* What is expected:
Nothing but the records, transcribed verbatim and stripped of images, should appear in the answer.
BEGIN Record set
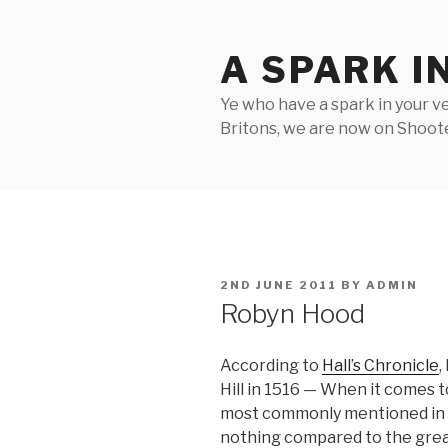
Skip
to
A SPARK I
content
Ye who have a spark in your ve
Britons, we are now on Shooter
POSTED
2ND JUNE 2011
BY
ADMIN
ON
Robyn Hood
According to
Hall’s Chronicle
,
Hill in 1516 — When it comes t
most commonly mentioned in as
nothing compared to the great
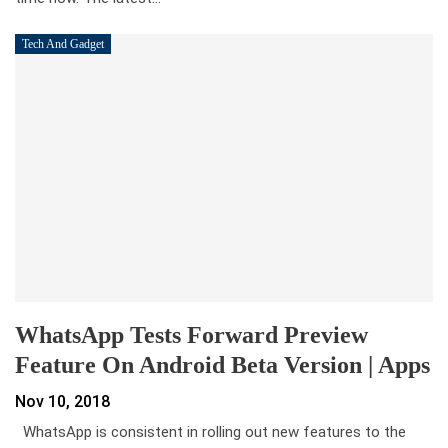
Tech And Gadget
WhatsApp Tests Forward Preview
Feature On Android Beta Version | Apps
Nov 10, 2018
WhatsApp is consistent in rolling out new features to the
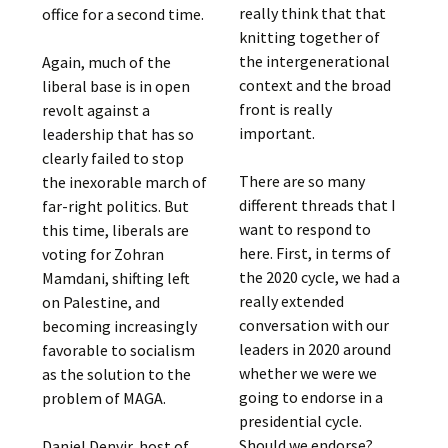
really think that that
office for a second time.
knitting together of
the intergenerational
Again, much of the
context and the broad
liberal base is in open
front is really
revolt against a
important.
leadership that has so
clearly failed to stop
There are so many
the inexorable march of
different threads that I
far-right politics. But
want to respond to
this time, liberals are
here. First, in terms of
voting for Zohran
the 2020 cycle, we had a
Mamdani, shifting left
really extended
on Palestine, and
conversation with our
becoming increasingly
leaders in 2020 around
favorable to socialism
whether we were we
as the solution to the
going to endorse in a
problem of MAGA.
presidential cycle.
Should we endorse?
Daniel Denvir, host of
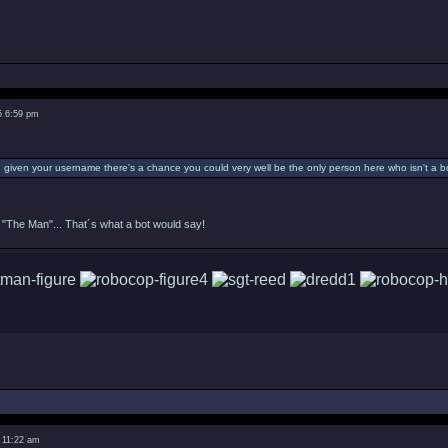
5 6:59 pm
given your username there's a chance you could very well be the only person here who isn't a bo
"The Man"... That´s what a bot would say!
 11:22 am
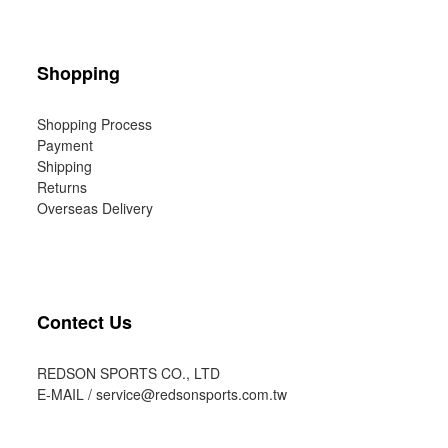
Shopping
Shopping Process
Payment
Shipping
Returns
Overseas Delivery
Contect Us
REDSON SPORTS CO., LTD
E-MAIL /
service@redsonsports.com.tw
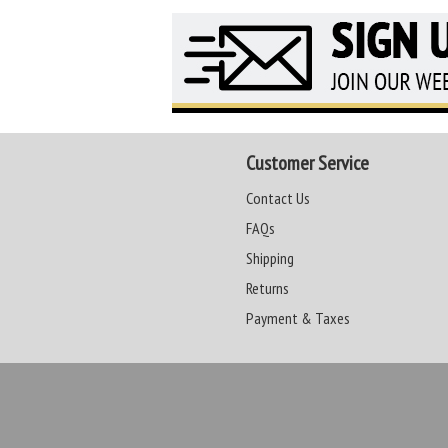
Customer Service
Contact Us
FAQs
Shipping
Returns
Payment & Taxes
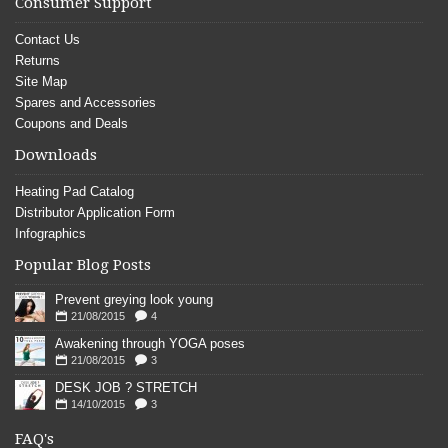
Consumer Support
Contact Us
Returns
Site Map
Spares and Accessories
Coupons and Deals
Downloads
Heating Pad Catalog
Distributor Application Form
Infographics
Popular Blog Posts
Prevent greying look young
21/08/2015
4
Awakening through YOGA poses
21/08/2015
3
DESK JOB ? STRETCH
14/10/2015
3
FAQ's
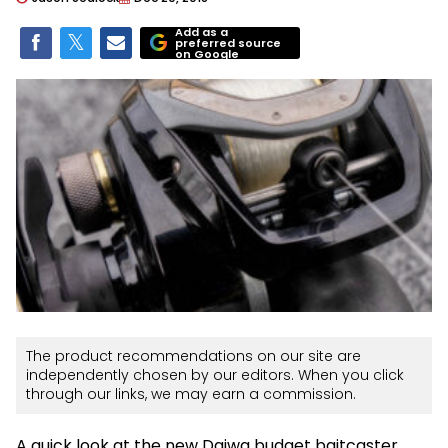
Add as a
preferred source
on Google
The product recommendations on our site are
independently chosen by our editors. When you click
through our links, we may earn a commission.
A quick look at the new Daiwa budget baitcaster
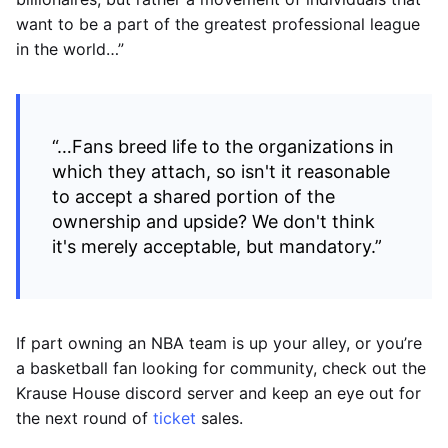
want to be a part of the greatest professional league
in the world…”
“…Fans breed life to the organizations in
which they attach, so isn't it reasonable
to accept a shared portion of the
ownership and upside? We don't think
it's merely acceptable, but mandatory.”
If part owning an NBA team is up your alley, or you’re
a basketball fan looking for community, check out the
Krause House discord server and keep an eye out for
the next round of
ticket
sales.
END Record set
* Written response:
Skip
to
A SPARK I
content
Ye who have a spark in your ve
Britons, we are now on Shooter
POSTED
2ND JUNE 2011
BY
ADMIN
ON
Robyn Hood
According to
Hall’s Chronicle
,
Hill in 1516 — When it comes t
most commonly mentioned in as
nothing compared to the great
Tech And Gadget
WhatsApp Tests Forward Preview
Feature On Android Beta Version | Apps
Nov 10, 2018
WhatsApp is consistent in rolling out new features to the
really think that that
office for a second time.
knitting together of
the intergenerational
Again, much of the
context and the broad
liberal base is in open
front is really
revolt against a
important.
leadership that has so
clearly failed to stop
There are so many
the inexorable march of
different threads that I
far-right politics. But
want to respond to
this time, liberals are
here. First, in terms of
voting for Zohran
the 2020 cycle, we had a
Mamdani, shifting left
really extended
on Palestine, and
conversation with our
becoming increasingly
leaders in 2020 around
favorable to socialism
whether we were we
as the solution to the
going to endorse in a
problem of MAGA.
presidential cycle.
Should we endorse?
Daniel Denvir, host of
5 6:59 pm
given your username there's a chance you could very well be the only person here who isn't a bo
"The Man"... That´s what a bot would say!
 11:22 am
Shopping
Shopping Process
Payment
Shipping
Returns
Overseas Delivery
Contect Us
REDSON SPORTS CO., LTD
E-MAIL /
service@redsonsports.com.tw
Customer Service
Contact Us
FAQs
Shipping
Returns
Payment & Taxes
Consumer Support
Contact Us
Returns
Site Map
Spares and Accessories
Coupons and Deals
Downloads
Heating Pad Catalog
Distributor Application Form
Infographics
Popular Blog Posts
Prevent greying look young
21/08/2015
4
Awakening through YOGA poses
21/08/2015
3
DESK JOB ? STRETCH
14/10/2015
3
FAQ's
Add as a
preferred source
on Google
The product recommendations on our site are
independently chosen by our editors. When you click
through our links, we may earn a commission.
A quick look at the new Daiwa budget baitcaster
want to be a part of the greatest professional league
in the world…”
“…Fans breed life to the organizations in
which they attach, so isn't it reasonable
to accept a shared portion of the
ownership and upside? We don't think
it's merely acceptable, but mandatory.”
If part owning an NBA team is up your alley, or you’re
a basketball fan looking for community, check out the
Krause House discord server and keep an eye out for
the next round of
ticket
sales.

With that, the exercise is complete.